Anda di halaman 1dari 2

Cerpen Kuntowijoyo

Dilarang Mencintai Bunga-Bunga

Menarik memang tema yang diangkat dalam cerpen Dilarang Mencintai Bunga-bunga.
Buyung yang notabenenya seorang laki-laki “dipaksa” untuk mengikuti stereotip yang
menempel pada laki-laki.

“Laki-laki tidak perlu bunga, Buyung. Kalau perempuan bolehlah. Tetapi engkau laki-laki.”

Itu salah satu ucapan yang dilontarkan ayah Buyung ketika Buyung pulang dengan membawa
setangkai anggrek ungu pemberian Kakek, tetangganya, sahabatnya.

“Untuk apa di kamar, hah, laki-laki mesti di luar kamar!”

Itulah ungkapan yang dikatakan ayah Buyung ketika mengetahui Buyung lebih menyukai
tinggal di dalam kamar daripada bermain di luar rumah dengan teman-temannya.

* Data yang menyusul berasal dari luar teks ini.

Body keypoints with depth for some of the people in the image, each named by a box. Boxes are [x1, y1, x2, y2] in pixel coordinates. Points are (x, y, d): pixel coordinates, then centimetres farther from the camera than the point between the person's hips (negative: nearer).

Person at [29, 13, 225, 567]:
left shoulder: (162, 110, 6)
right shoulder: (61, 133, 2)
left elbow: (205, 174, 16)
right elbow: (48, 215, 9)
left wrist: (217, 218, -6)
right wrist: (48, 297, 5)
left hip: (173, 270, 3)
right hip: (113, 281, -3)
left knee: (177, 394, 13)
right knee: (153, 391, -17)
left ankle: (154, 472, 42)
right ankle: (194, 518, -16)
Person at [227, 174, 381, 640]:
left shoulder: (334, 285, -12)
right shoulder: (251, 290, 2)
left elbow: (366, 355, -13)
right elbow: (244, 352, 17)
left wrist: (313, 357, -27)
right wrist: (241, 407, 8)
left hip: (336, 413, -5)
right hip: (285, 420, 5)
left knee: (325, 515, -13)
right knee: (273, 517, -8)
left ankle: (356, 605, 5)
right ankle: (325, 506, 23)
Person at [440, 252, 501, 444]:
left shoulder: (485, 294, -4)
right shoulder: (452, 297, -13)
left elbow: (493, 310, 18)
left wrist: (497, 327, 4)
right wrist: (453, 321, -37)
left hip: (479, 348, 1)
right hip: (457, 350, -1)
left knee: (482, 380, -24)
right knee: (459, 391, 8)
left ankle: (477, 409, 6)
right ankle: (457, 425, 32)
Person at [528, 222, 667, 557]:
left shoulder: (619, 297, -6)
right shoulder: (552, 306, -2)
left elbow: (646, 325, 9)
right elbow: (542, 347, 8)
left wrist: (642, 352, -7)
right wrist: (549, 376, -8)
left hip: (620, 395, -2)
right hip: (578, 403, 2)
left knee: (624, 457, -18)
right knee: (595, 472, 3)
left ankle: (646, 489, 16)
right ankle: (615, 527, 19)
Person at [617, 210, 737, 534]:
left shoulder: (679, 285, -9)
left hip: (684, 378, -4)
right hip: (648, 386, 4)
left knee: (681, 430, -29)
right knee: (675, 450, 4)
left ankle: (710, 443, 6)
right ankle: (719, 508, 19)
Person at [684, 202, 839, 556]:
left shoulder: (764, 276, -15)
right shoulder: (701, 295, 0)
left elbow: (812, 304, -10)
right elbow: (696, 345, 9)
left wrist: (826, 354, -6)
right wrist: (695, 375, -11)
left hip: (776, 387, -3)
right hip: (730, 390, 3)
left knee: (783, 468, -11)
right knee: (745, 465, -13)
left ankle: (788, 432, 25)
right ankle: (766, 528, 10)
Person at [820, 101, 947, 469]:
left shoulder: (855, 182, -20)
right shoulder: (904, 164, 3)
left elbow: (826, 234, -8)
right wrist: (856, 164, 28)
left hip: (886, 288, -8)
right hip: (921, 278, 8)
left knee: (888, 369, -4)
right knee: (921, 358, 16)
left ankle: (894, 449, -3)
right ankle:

“Untuk apa tangan ini, hah? Untuk kerja! Engkau laki-laki. Engkau seorang laki-laki. Engkau
mesti kerja. Engkau bukan iblis atau malaikat, Buyung. Ayo, timba air banyak-banyak. Cuci
tanganmu untuk kotor kembali oleh kerja. Tahu!”

Kata-kata itu diucapkan ayah Buyung dengan penuh emosi ketika mengetahui Buyung lebih
suka merawat bunga-bunga daripada mengerjakan pekerjaan “keras” lainnya.

Kepada siapa Buyung harus Percaya? Kakek atau Ayahnya?


Buyung masih terlalu muda untuk memahami kehidupan yang hitam-putih seperti yang
ayahnya pikirkan. Terutama ketika ia dihadapkan pada 2 sosok laki-laki yang punya
kepribadian yang sangat berbeda. Pergolakan batin Buyung sebagai seorang anak kecil,
dipaksa untuk berpikir memahami dan mengerti.

Ayah Buyung adalah cerminan stereotip pria pada umumnya. Pekerja keras, banyak
melakukan kegiatan di luar rumah, berbadan kekar, bekerja di bengkel, bersuara keras, dan
sebagainya. Di sisi lain, tokoh Buyung diperkenalkan dengan sosok laki-laki yang sangat
kontras dengan ayahnya. Kakek, tetangga Buyung yang kemudian menjadi sahabat baiknya
dikisahkan sebagai sosok yang sangat lemah lembut, berbicara pelan dan sopan, punya
ketenangan, dan bekerja untuk merawat kebun bunga.

Entah bagaimana Buyung harus mengambil sikap. Di satu sisi, tentu Buyung lebih menyukai
Kakek karena beliau selalu ada untuk Buyung sebagai teman bicara yang ramah, tidak seperti
sang ayah yang selalu berbicara dengan nada tinggi. Di sisi lain, Ayah punya keterikatan
darah dengan Buyung dan adakah ikatan yang lebih dekat daripada ikatan kandung? Maka
bukankah durhaka jika tak menuruti apa perkataannya?

Bukankah Buyung adalah Kita?


Dalam hidup ini, entah sudah berapa kali hidup memaksa kita mengikuti aturan-aturan
stereotip yang ada. Perempuan yang tidak boleh bekerja, laki-laki yang dilarang mencintai
bunga-bunga, ibu harus di rumah dan ayah harus pergi bekerja, mengapa kita mau-mauan
saja?

Membaca buku ini seharusnya menyadarkan kita bahwa Buyung adalah sosok yang sangat
nyata, cerminan diri kita. Hidup sebetulnya memberikan banyak sekali pilihan. Jika tidak
menyukai putih, kita boleh memilih hitam. Jika tidak menyukai keduanya, masih ada jutaan
spektrum warna yang boleh kita pilih mau suka yang mana. Pilihan untuk menyukai semua
atau tidak menyukai semua sama sekali pun boleh saja!

Dilarang Mencintai Bunga-bunga seolah berkata bahwa tidak ada sesuatu yang sangat benar
atau sangat salah dalam hidup ini, kecuali hal itulah yang betul-betul kita yakini.